§ **Ausgelesene Einträge**:
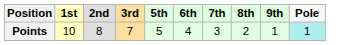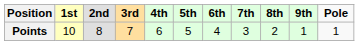+ column: 4th | 6
Points | Pole: paleturquoise background -> no background
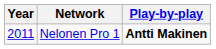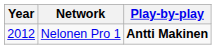Nelonen Pro 1 | Year: 2011 -> 2012
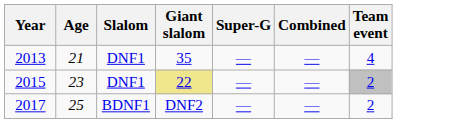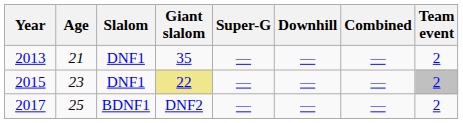+ column: Downhill | — | — | —
2013 | Team event: 4 -> 2
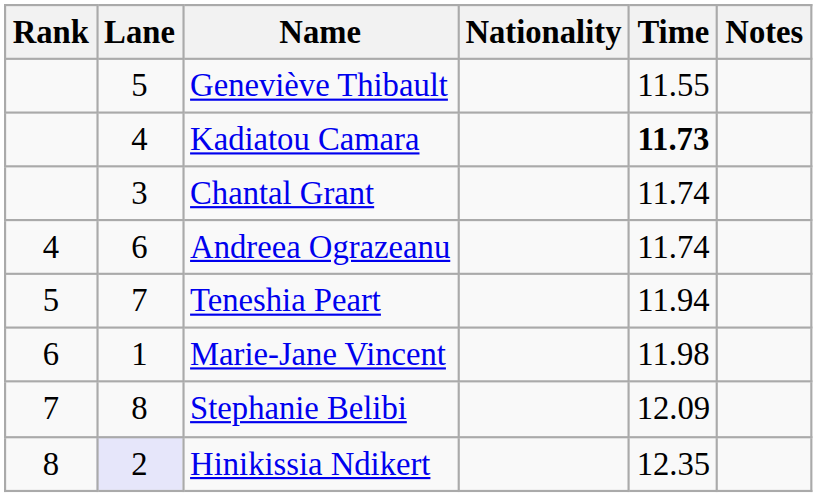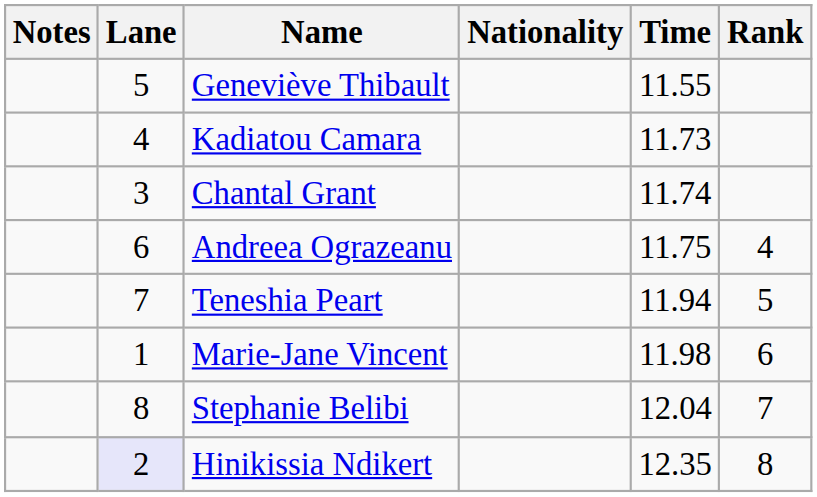columns swapped: Rank <-> Notes
Kadiatou Camara | Time: bold -> normal
Andreea Ograzeanu | Time: 11.74 -> 11.75
Stephanie Belibi | Time: 12.09 -> 12.04
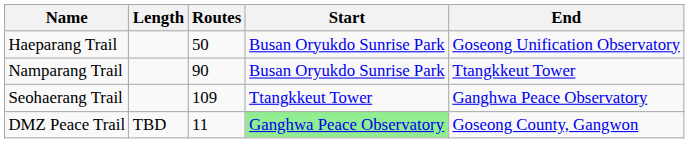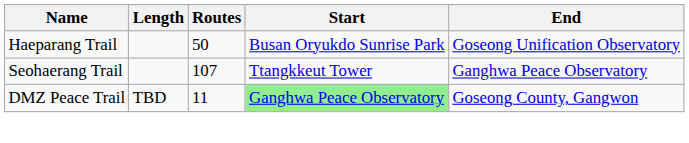- row: Namparang Trail | 90 | Busan Oryukdo Sunrise Park | Ttangkkeut Tower
Seohaerang Trail | Routes: 109 -> 107
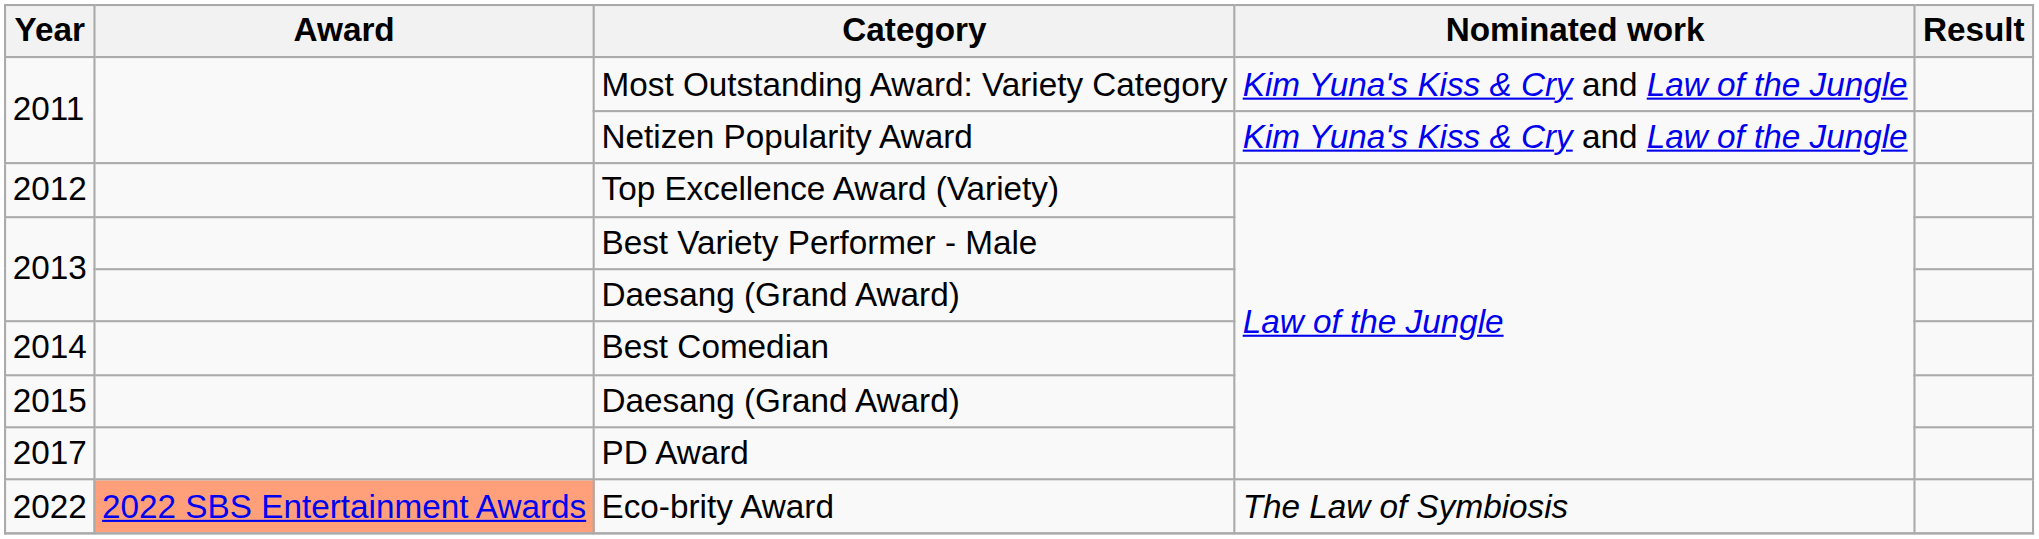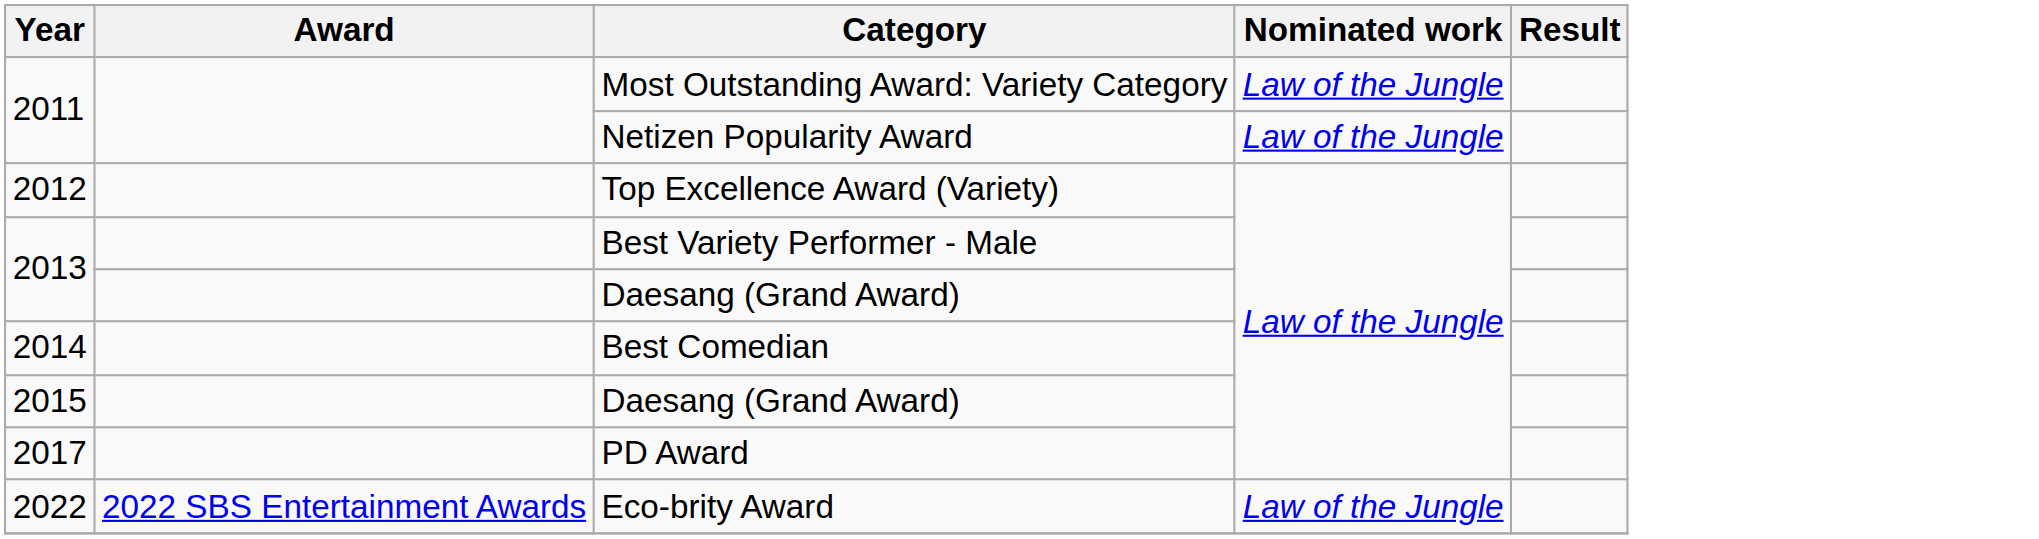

§ **Gestellte Aufgabe**: Kopiere sämtliche Zeilen oben unverändert und lass die Bilder dabei weg.

§ **Lösung**:
+ column: 4th | 6
Points | Pole: paleturquoise background -> no background
Nelonen Pro 1 | Year: 2011 -> 2012
+ column: Downhill | — | — | —
2013 | Team event: 4 -> 2
columns swapped: Rank <-> Notes
Kadiatou Camara | Time: bold -> normal
Andreea Ograzeanu | Time: 11.74 -> 11.75
Stephanie Belibi | Time: 12.09 -> 12.04
- row: Namparang Trail | 90 | Busan Oryukdo Sunrise Park | Ttangkkeut Tower
Seohaerang Trail | Routes: 109 -> 107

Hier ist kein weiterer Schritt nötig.